The Indonesian and United States militaries are expanding their annual bilateral exercises to 14 participating countries. Troops from the United Kingdom, Australia, Japan, Malaysia, Singapore and Canada will be among those joining the Garuda Shield 2022 exercises from August 1 to 14. The 16th edition of the war games will include live-fire exercises, special operations and aviation components among other disciplines. The expansion of the exercises comes at a time of simmering tension in the region, with analysts saying the move signals Indonesia has moved closer to the US than China in military cooperation. Indonesia did not give an estimation of how many troops from each of the 14 countries would participate in this year’s Garuda Shield.
Garuda Shield is a two-week joint-exercise between the United States Army and Indonesian Army. The purposes of this joint-exercise is to enhance and enrich the jungle warfare ability of both U.S. Army and Indonesian Army. This joint-exercise took place in Indonesia. This joint-exercise was first held in 2009. Last year’s Garuda Shield involved two US Army divisions about 1,000 soldiers — as well as their Indonesian counterparts in what the US Army said was the largest edition of the war games to date. Indonesia has long maintained close military ties with Japan, Australia and ASEAN countries so their inclusion in Garuda Shield 2022 should not be surprising. Japan and Australia like the US have been highly critical of China’s actions in the South China Sea, the news of the August exercises could be expected to be “received uncomfortably” in Beijing.
Indonesia sits on the southern edges of the South China Sea, which has been a hotbed of military activity over the past few years as China has militarized disputed islands there and the US and its partners have challenged those claims. China and Indonesia have a recent history of friction around the Natunas, where Indonesia’s 200-nautical-mile Exclusive Economic Zone, a concept set out in the 1982 United Nations Convention on the Law of the Sea (UNCLOS), overlaps with the southernmost reaches of China’s expansive “nine-dash line” maritime claim. The past five years have seen frequent incursions of China into Indonesia’s EEZ. In response to the Chinese incursions, the Indonesian government has bolstered its military presence on Natuna Besar, and held military exercises in the surrounding waters.
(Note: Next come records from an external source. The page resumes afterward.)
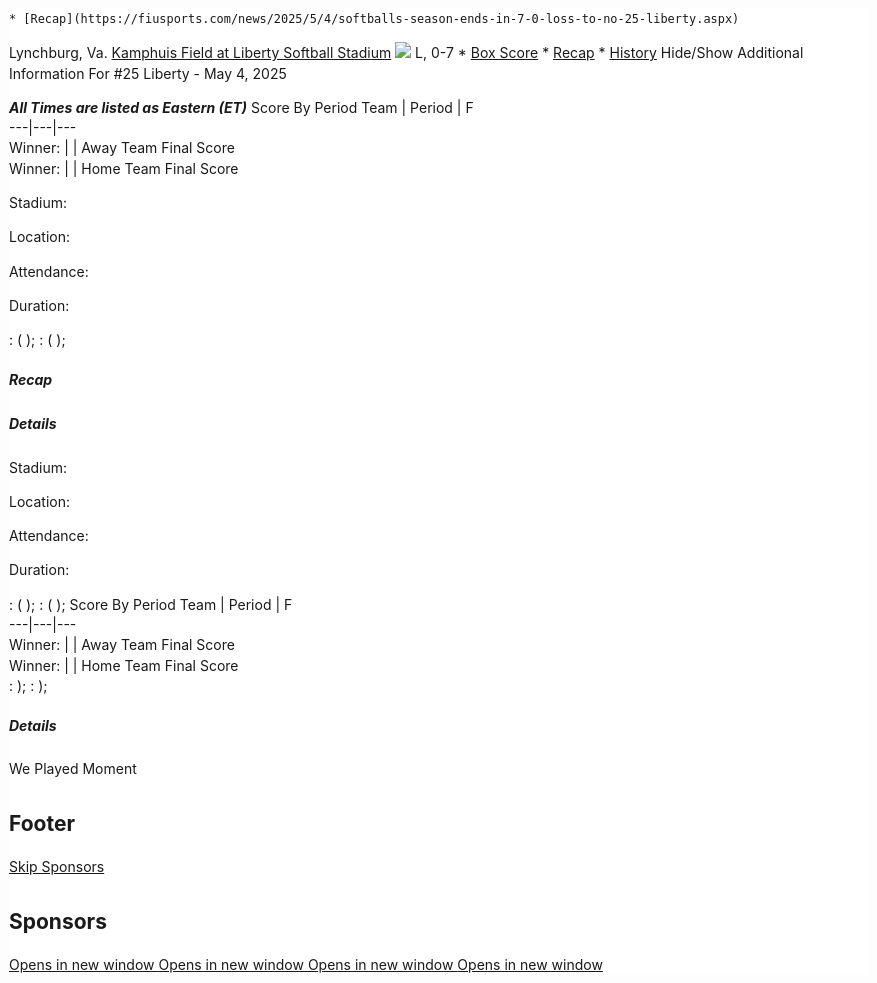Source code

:     * [Recap](https://fiusports.com/news/2025/5/4/softballs-season-ends-in-7-0-loss-to-no-25-liberty.aspx)
Lynchburg, Va. [Kamphuis Field at Liberty Softball Stadium](https://libertyflames.com/facilities/kamphuis-field-at-liberty-softball-stadium/8)
![](https://fiusports.com/images/2022/8/9/ESPN_.png)
L, 0-7
    * [Box Score](https://fiusports.com/sports/softball/stats/2025/-25-liberty/boxscore/12831)
    * [Recap](https://fiusports.com/news/2025/5/4/softballs-season-ends-in-7-0-loss-to-no-25-liberty.aspx)
    * [History](https://fiusports.com/sports/softball/opponent-history/liberty/279)
Hide/Show Additional Information For #25 Liberty - May 4, 2025 


_**All Times are listed as Eastern (ET)**_
Score By Period Team | Period | F  
---|---|---  
Winner:  |  | Away Team Final Score  
Winner:  |  | Home Team Final Score 

Stadium: 


Location: 


Attendance: 


Duration: 
  
:  ( ); 
:  ( ); 
##### Recap
##### Details 

Stadium: 


Location: 


Attendance: 


Duration: 

:  ( ); 
:  ( ); 
Score By Period Team | Period | F  
---|---|---  
Winner:  |  | Away Team Final Score  
Winner:  |  | Home Team Final Score  
:  ); 
:  ); 
##### Details
We Played Moment
## Footer
[Skip Sponsors](https://fiusports.com/sports/softball/schedule#logo)
## Sponsors
[ Opens in new window ](https://fiusports.com/common/controls/adhandler.aspx?ad_id=24&target=https://ucumiami.org "UCUFooter")
[ Opens in new window ](https://fiusports.com/common/controls/adhandler.aspx?ad_id=25&target=https://baptisthealth.net "Baptist Health Footer")
[ Opens in new window ](https://fiusports.com/common/controls/adhandler.aspx?ad_id=26&target=https://www.nicklauschildrens.org/home "Nicklaus Footer")
[ Opens in new window ](https://fiusports.com/common/controls/adhandler.aspx?ad_id=27&target=https://www.southdadekia.com "South Dade Kia Footer")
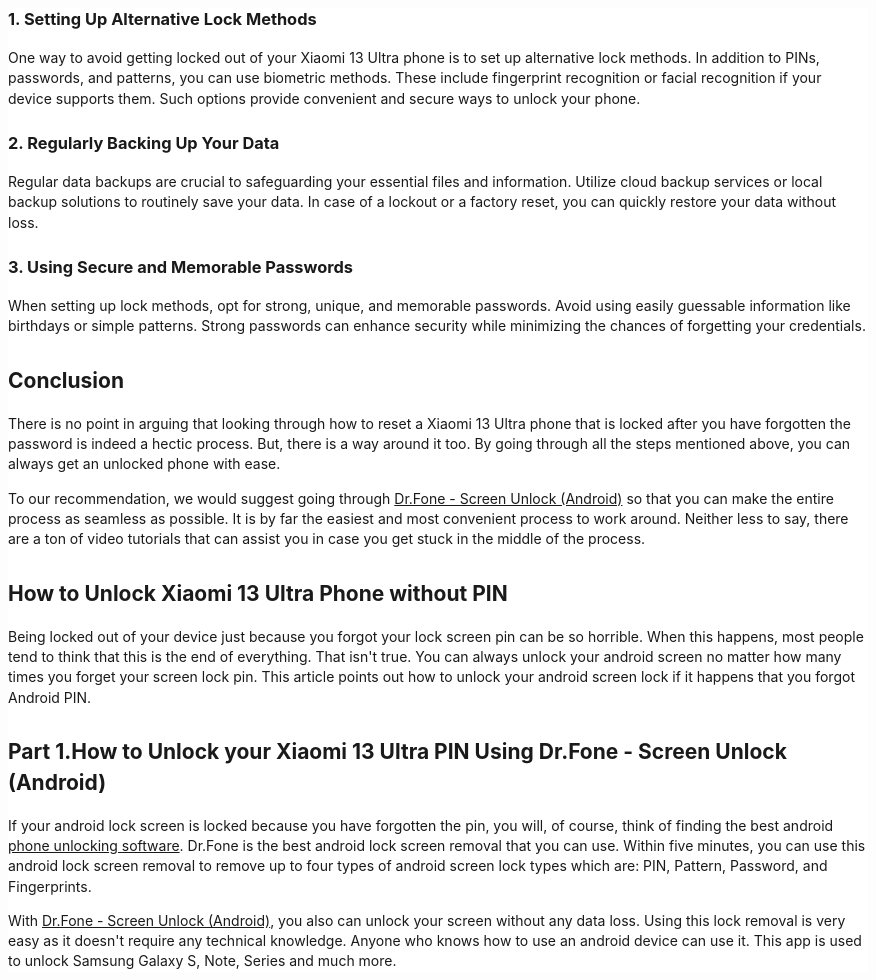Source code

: ### 1\. Setting Up Alternative Lock Methods

One way to avoid getting locked out of your Xiaomi 13 Ultra  phone is to set up alternative lock methods. In addition to PINs, passwords, and patterns, you can use biometric methods. These include fingerprint recognition or facial recognition if your device supports them. Such options provide convenient and secure ways to unlock your phone.

### 2\. Regularly Backing Up Your Data

Regular data backups are crucial to safeguarding your essential files and information. Utilize cloud backup services or local backup solutions to routinely save your data. In case of a lockout or a factory reset, you can quickly restore your data without loss.

### 3\. Using Secure and Memorable Passwords

When setting up lock methods, opt for strong, unique, and memorable passwords. Avoid using easily guessable information like birthdays or simple patterns. Strong passwords can enhance security while minimizing the chances of forgetting your credentials.

## Conclusion

There is no point in arguing that looking through how to reset a Xiaomi 13 Ultra  phone that is locked after you have forgotten the password is indeed a hectic process. But, there is a way around it too. By going through all the steps mentioned above, you can always get an unlocked phone with ease.

To our recommendation, we would suggest going through [Dr.Fone - Screen Unlock (Android)](https://tools.techidaily.com/wondershare-dr-fone-unlock-android-screen/) so that you can make the entire process as seamless as possible. It is by far the easiest and most convenient process to work around. Neither less to say, there are a ton of video tutorials that can assist you in case you get stuck in the middle of the process.

## How to Unlock Xiaomi 13 Ultra Phone without PIN

Being locked out of your device just because you forgot your lock screen pin can be so horrible. When this happens, most people tend to think that this is the end of everything. That isn't true. You can always unlock your android screen no matter how many times you forget your screen lock pin. This article points out how to unlock your android screen lock if it happens that you forgot Android PIN.

## Part 1.How to Unlock your Xiaomi 13 Ultra PIN Using Dr.Fone - Screen Unlock (Android)

If your android lock screen is locked because you have forgotten the pin, you will, of course, think of finding the best android [phone unlocking software](https://drfone.wondershare.com/sim-unlock/android-unlock-software.html). Dr.Fone is the best android lock screen removal that you can use. Within five minutes, you can use this android lock screen removal to remove up to four types of android screen lock types which are: PIN, Pattern, Password, and Fingerprints.

With [Dr.Fone - Screen Unlock (Android)](https://tools.techidaily.com/wondershare-dr-fone-unlock-android-screen/), you also can unlock your screen without any data loss. Using this lock removal is very easy as it doesn't require any technical knowledge. Anyone who knows how to use an android device can use it. This app is used to unlock Samsung Galaxy S, Note, Series and much more.

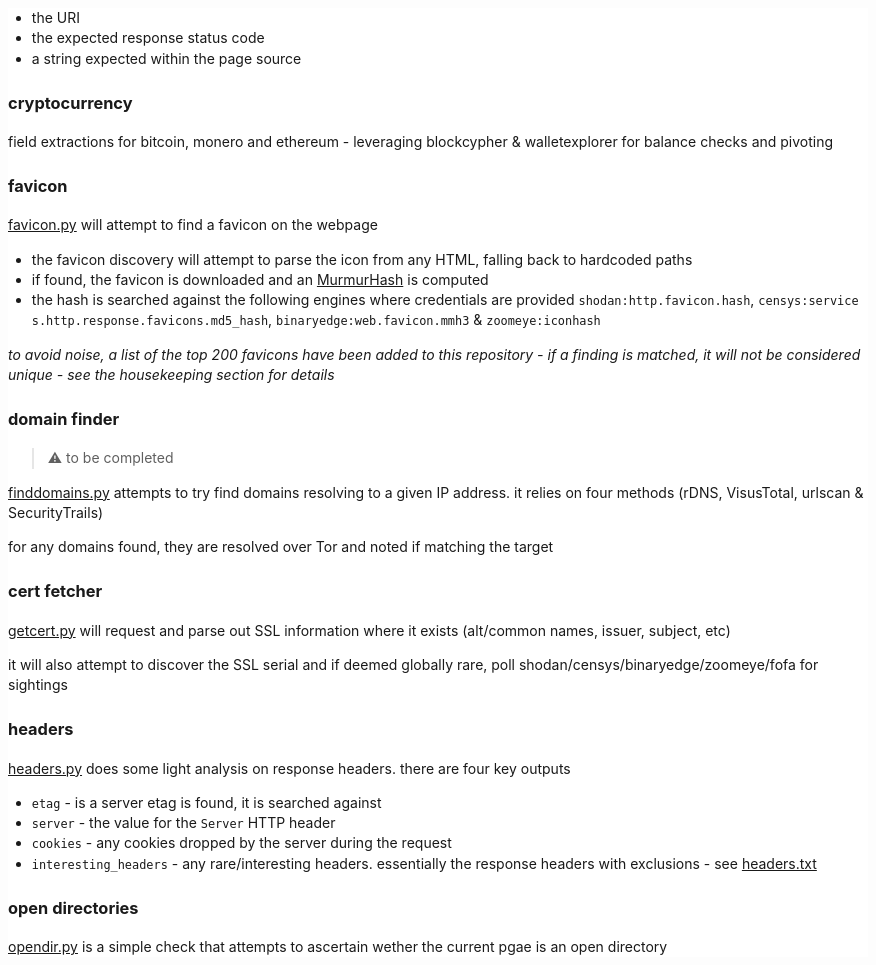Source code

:   - the URI
  - the expected response status code
  - a string expected within the page source

### cryptocurrency

field extractions for bitcoin, monero and ethereum - leveraging blockcypher & walletexplorer for balance checks and pivoting

### favicon

[favicon.py](app/favicon.py) will attempt to find a favicon on the webpage

- the favicon discovery will attempt to parse the icon from any HTML, falling back to hardcoded paths
- if found, the favicon is downloaded and an [MurmurHash](https://commons.apache.org/proper/commons-codec/apidocs/org/apache/commons/codec/digest/MurmurHash3.html) is computed
- the hash is searched against the following engines where credentials are provided
`shodan:http.favicon.hash`, `censys:services.http.response.favicons.md5_hash`, `binaryedge:web.favicon.mmh3` & `zoomeye:iconhash`

_to avoid noise, a list of the top 200 favicons have been added to this repository - if a finding is matched, it will not be considered unique - see the housekeeping section for details_

### domain finder

> :warning: to be completed

[finddomains.py](app/finddomains.py) attempts to try find domains resolving to a given IP address. it relies on four methods (rDNS, VisusTotal, urlscan & SecurityTrails)

for any domains found, they are resolved over Tor and noted if matching the target

### cert fetcher

[getcert.py](app/getcert.py) will request and parse out SSL information where it exists (alt/common names, issuer, subject, etc)

it will also attempt to discover the SSL serial and if deemed globally rare, poll shodan/censys/binaryedge/zoomeye/fofa for sightings

### headers

[headers.py](app/headers.py) does some light analysis on response headers. there are four key outputs

- `etag` - is a server etag is found, it is searched against
- `server` - the value for the `Server` HTTP header
- `cookies` - any cookies dropped by the server during the request
- `interesting_headers` - any rare/interesting headers. essentially the response headers with exclusions - see [headers.txt](app/common/headers.txt)

### open directories

[opendir.py](app/opendir.py) is a simple check that attempts to ascertain wether the current pgae is an open directory
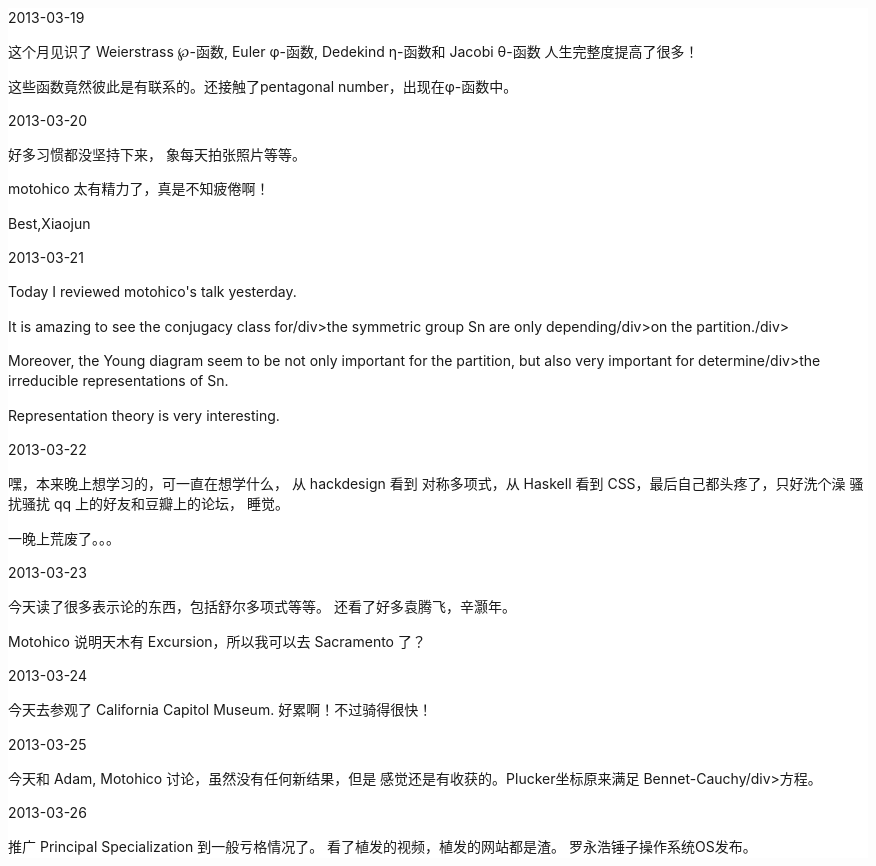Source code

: 2013-03-19

这个月见识了 Weierstrass ℘-函数, Euler φ-函数, Dedekind η-函数和 Jacobi θ-函数 人生完整度提高了很多！

这些函数竟然彼此是有联系的。还接触了pentagonal number，出现在φ-函数中。

2013-03-20

好多习惯都没坚持下来，
象每天拍张照片等等。

motohico 太有精力了，真是不知疲倦啊！

Best,Xiaojun

2013-03-21

Today I reviewed motohico's talk yesterday.

It is amazing to see the conjugacy class for/div>the symmetric group Sn are only depending/div>on the partition./div>

Moreover, the Young diagram seem to be
not only important for the partition,
but also very important for determine/div>the irreducible representations of Sn.

Representation theory is very interesting.

2013-03-22

嘿，本来晚上想学习的，可一直在想学什么，
从 hackdesign 看到 对称多项式，从 Haskell
看到 CSS，最后自己都头疼了，只好洗个澡
骚扰骚扰 qq 上的好友和豆瓣上的论坛，
睡觉。

一晚上荒废了。。。

2013-03-23

今天读了很多表示论的东西，包括舒尔多项式等等。
还看了好多袁腾飞，辛灏年。

Motohico 说明天木有 Excursion，所以我可以去
Sacramento 了？

2013-03-24

今天去参观了 California Capitol Museum.
好累啊！不过骑得很快！

2013-03-25

今天和 Adam, Motohico 讨论，虽然没有任何新结果，但是
感觉还是有收获的。Plucker坐标原来满足 Bennet-Cauchy/div>方程。

2013-03-26

推广 Principal Specialization 到一般亏格情况了。
看了植发的视频，植发的网站都是渣。
罗永浩锤子操作系统OS发布。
Vietnam, Malaysia, and the Philippines have all come under Chinese pressure to end energy development projects operating in areas of the South China Sea claimed by Beijing. By the end of December 2021, the stand-off between Indonesia and China over their respective claims to the waters around the Natuna region became more strident. A Chinese survey vessel and two coast guard boats entered into the Indonesian EEZ, ratcheting up geopolitical tensions between the two countries. This was the first such stand-off in the region around the Tuna block, where the Chinese vessel was mapping the seabed for resources and began to object to the exploration activities by Indonesia. The repeated entry of Chinese ships into the Natuna Sea is a way of Beijing showing off its power, and sending an implicit message to Indonesia that the territory is part of its own.